Net income actually fell for both periods on a one-time impairment charge related to Google's equity investments in archrival AOL and WiMax provider Clearwire Corp. (Nasdaq:CLWR), but ended up firmly in positive territory at $13.31 per diluted share for the full year. Yet operating cash flow improved an impressive $7.9 billion (36%), with free cash flow after subtracting out capital expenditure of $2.4 billion (62%) up a whopping $5.5 billion ($17.30 per share).

Market Environment
Sales growth is expected to slow considerably for the coming year and could even drop into the single digits, though analysts currently project it to pick up again in 2010. That implies profit expansion opportunities will remain limited as well, which isn't bad considering advertising spending is one of the first to be cut by companies in tougher economic times.

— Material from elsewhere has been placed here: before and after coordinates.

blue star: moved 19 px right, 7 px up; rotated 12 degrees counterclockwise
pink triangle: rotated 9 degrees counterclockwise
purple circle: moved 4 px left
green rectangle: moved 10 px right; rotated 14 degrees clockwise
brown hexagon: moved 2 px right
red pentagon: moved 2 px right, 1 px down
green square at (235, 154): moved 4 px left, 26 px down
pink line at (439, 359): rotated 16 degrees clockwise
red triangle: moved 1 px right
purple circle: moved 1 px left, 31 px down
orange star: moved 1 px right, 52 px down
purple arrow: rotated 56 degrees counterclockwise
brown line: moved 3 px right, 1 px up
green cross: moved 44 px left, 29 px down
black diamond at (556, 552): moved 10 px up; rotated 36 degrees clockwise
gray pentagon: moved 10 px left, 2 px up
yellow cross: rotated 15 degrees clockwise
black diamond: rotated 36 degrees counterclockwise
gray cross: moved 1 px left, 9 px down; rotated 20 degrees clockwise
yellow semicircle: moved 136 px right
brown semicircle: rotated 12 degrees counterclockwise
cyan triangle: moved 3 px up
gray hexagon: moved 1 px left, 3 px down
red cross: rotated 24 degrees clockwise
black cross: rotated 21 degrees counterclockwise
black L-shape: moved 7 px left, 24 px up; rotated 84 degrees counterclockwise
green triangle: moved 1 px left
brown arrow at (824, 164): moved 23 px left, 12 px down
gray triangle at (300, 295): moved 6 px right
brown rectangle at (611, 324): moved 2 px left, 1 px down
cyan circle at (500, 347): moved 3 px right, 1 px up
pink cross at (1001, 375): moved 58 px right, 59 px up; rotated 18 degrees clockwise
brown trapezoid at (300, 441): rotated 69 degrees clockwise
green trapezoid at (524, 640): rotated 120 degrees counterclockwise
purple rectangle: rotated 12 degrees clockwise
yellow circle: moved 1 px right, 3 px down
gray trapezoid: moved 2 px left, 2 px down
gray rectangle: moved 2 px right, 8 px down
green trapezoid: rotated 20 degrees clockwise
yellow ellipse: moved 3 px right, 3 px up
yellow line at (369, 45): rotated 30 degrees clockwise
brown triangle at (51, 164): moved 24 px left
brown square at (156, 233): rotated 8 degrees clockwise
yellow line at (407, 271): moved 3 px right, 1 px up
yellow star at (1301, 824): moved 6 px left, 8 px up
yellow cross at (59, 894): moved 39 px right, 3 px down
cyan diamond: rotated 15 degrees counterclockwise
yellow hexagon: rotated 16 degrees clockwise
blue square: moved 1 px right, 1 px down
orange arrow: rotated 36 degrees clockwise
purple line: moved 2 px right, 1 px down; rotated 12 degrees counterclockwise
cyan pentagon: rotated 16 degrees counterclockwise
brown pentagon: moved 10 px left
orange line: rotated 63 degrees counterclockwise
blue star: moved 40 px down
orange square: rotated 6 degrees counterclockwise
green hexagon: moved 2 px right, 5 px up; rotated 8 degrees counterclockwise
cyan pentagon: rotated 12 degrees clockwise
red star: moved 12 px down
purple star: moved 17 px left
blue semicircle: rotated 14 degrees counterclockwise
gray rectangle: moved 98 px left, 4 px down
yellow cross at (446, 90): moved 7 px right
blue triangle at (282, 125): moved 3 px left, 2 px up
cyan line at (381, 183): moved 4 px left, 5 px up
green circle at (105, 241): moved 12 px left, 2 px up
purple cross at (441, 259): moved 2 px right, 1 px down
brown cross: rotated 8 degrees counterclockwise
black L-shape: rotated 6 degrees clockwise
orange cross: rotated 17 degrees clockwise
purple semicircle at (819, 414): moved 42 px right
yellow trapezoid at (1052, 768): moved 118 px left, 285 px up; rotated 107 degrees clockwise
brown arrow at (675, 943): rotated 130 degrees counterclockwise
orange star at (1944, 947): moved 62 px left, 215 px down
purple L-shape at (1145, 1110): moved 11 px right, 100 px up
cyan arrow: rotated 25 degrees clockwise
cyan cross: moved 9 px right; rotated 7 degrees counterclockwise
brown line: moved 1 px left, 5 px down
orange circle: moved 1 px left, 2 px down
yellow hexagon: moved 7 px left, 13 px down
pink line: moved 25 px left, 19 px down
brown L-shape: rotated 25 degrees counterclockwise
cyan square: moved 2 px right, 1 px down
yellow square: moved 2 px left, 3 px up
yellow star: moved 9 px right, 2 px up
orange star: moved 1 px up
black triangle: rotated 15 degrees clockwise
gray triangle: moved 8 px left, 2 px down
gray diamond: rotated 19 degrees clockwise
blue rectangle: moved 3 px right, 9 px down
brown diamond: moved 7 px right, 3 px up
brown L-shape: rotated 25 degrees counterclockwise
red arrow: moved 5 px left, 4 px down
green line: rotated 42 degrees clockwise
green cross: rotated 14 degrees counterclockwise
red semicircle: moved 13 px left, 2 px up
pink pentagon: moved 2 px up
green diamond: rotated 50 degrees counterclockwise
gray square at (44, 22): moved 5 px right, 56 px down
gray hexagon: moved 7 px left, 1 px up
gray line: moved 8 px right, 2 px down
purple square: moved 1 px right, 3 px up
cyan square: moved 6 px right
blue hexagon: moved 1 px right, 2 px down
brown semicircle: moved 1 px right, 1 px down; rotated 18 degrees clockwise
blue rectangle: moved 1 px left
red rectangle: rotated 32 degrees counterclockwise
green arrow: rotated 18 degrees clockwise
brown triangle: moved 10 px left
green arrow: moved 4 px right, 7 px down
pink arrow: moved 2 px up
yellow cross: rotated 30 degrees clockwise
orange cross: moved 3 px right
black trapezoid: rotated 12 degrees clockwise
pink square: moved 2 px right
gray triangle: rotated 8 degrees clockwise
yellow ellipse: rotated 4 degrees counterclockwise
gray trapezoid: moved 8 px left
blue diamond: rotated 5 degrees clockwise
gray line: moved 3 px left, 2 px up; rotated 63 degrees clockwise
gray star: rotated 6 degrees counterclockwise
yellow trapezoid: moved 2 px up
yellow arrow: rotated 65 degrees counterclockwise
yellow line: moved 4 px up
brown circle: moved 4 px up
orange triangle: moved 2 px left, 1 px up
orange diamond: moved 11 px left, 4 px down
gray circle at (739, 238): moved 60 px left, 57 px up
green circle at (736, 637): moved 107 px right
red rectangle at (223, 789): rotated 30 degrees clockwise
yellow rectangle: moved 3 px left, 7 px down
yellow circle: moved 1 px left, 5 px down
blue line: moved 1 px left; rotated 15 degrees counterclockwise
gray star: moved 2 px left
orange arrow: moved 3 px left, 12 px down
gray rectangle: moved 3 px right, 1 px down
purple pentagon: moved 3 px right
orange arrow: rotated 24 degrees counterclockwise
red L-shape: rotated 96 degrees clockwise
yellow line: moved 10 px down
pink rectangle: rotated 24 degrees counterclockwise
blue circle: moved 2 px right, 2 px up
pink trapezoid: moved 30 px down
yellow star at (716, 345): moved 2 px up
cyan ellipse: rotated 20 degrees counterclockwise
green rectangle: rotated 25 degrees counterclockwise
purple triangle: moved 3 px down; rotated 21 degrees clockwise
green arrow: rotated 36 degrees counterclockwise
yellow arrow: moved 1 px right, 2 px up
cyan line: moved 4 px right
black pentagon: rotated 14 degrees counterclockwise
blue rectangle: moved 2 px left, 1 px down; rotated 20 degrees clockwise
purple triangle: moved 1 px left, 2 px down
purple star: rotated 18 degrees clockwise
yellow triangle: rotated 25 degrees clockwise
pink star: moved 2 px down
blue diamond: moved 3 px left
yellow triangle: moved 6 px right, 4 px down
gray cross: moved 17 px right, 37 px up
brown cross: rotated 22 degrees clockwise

Still, the migration of advertising to the internet at the expense of traditional print, television, and other avenues will continue to work to the advantage of Google and rivals, such as Time Warner's (NYSE:TWX) AOL, Yahoo! (Nasdaq:YHOO), and IAC/InterActiveCorp's (Nasdaq:IACI) ask.com.

Google is picking up the lion's share of this growth. AOL recently announced job cuts as it works through a sales slowdown and speculation grows that it may be looking to combine forces in some form with the rest of the second-tier players like Yahoo!. And speaking of Yahoo!, its reported fourth quarter sales fell 1% as it grapples with a challenging external market, first losses since the last slowdown in 2002, sliding market share, and a new CEO.

Bottom Line
Google can be commended for its dominant share of the online search business and the revenue associated with targeted advertising. However, at 19-times trailing free cash flow, the shares are still too high for those seeking an investment bargain. Growth is still robust and may accelerate again along with a recovery in worldwide economies, but I am reminded that Yahoo! was the industry leader not that long ago; meaning technology changes can occur rapidly and can quickly alter the industry pecking order. In other words, Google may have fallen to earth, but it still hasn't fallen to the basement where its risk/reward potential is more favorably balanced.